You can’t afford to buy in your favourite suburb
You might want to live near beaches or cafes or close to work so you don’t have to waste time commuting. In which case it may be more cost-effective to rent where you want to live and buy an investment property in a more affordable area. There are some investors who have never lived in a property they own, instead choosing to rent in their desired suburb which they were not in a position to buy in at the time they purchased.
You haven’t decided what kind of home you’d like to buy
You may not yet have a family or you might be expecting to change job locations, so you are not sure what home would suit your lifestyle. You can still buy into the property market but instead you focus on what type of property would attract quality tenants, rather than whether it would suit you and your lifestyle.
You don’t want to tie up your cash flow
Your tenant pays down your home loan while you only have to pay rent – meanwhile your investment property grows in value. You might even be living with your parents or house-sharing to keep your costs down.
What are the benefits?
You might be able to claim a range of tax deductible expenses through your investment property, which will help reduce your tax bills and improve your cash flow. When you live in the property, the debt is not tax deductible (please speak with a tax specialist to confirm whether this is correct for your situation).

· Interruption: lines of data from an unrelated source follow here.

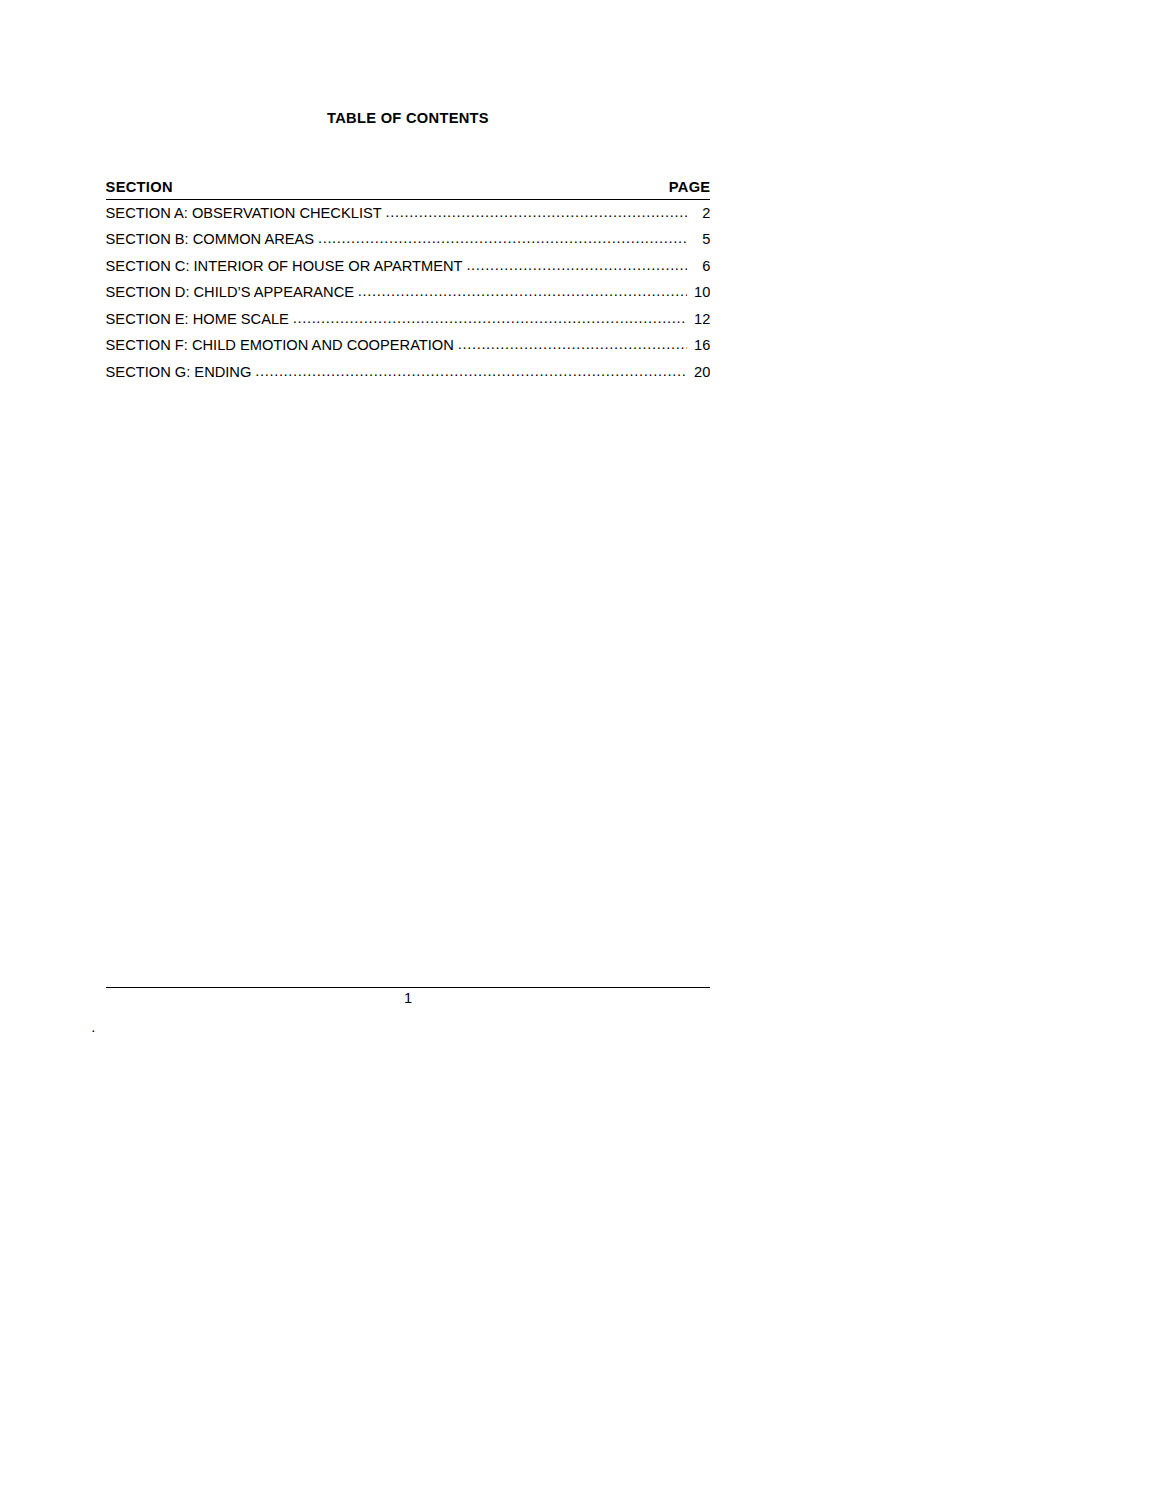TABLE OF CONTENTS
| SECTION PAGE |
| --- |
| SECTION A: OBSERVATION CHECKLIST ........................................................................................... 2 |
| SECTION B: COMMON AREAS .................................................................................................... 5 |
| SECTION C: INTERIOR OF HOUSE OR APARTMENT ......................................................................... 6 |
| SECTION D: CHILD’S APPEARANCE .................................................................................................... 10 |
| SECTION E: HOME SCALE ................................................................................................................. 12 |
| SECTION F: CHILD EMOTION AND COOPERATION .......................................................................... 16 |
| SECTION G: ENDING ......................................................................................................................... 20 |
1
.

If the property you buy experiences capital growth, you can draw upon the equity to buy a home or expand your property portfolio down the track.
What are the risks?
If you are a first home buyer, unless you live in the property for a certain period of time, you may not be eligible for any of the first home owner government incentives (please check eligibility criteria).
Doing this may ‘tie up’ your cash for a period of time and/or may result in capital gains tax being payable when you do decide to sell your investment property.
Renter-investors should have a clear strategy in mind as to what they are going to do with their investment property, as this will impact their lending and finance choices. Consider issues like how long you want to hold onto the property, how to best manage cash flow and whether you plan to draw on the equity of your investment to fund another purchase. By discussing this strategy with a Lending Specialist you can have access to a large range of lenders and save thousands by having the correct lending and finance structure in place.
Regardless of your circumstance, it’s important to seek the advice of a finance professional and that of a tax accountant to help you get the most out of your investment strategy.